Brief: Look through the records and report how many lines include the word "columns", with no other words.

The data:
-=-=-=-=-

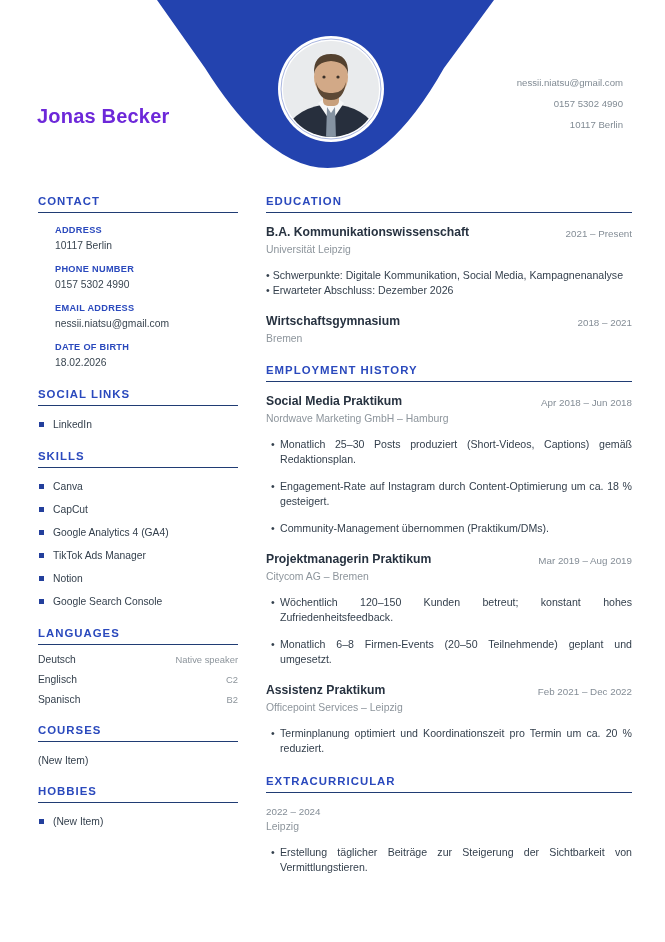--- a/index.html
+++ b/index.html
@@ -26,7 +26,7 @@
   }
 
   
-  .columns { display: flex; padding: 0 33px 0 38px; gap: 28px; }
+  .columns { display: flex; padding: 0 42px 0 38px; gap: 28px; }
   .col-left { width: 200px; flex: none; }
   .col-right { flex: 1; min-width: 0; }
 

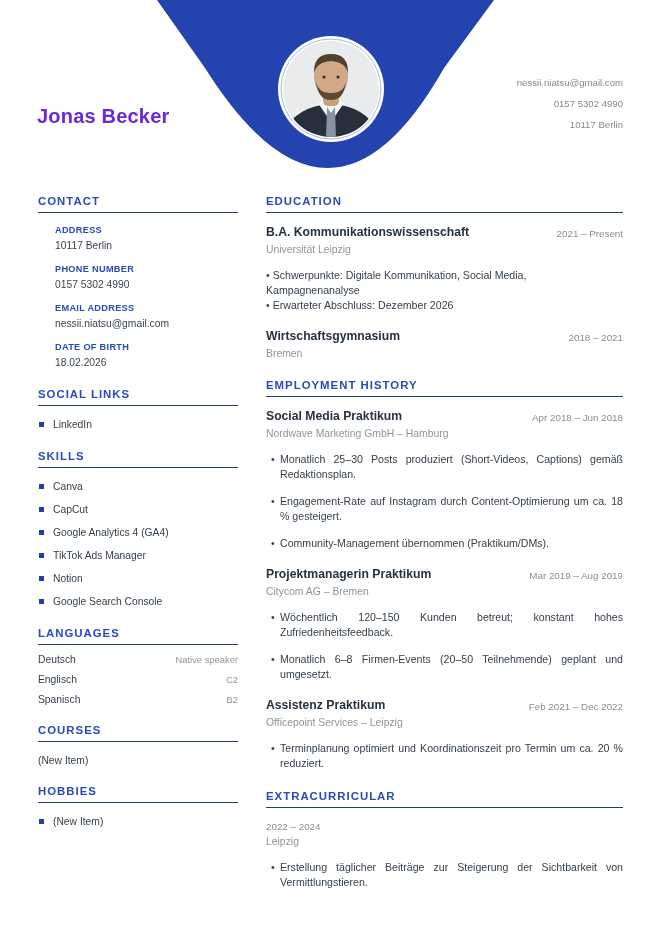--- a/index.html
+++ b/index.html
@@ -230,7 +230,7 @@
           <ul class="job-bullets">
             <li>Monatlich 25–30 Posts produziert (Short-Videos, Captions) gemäß Redaktionsplan.</li>
             <li>Engagement-Rate auf Instagram durch Content-Optimierung um ca. 18 % gesteigert.</li>
-            <li>Community-Management übernommen (Praktikum/DMs).</li>
+            <li>Community-Management täglicher (Kommentare/DMs).</li>
           </ul>
         </div>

-=-=-=-=-

Answer to this exercise: 2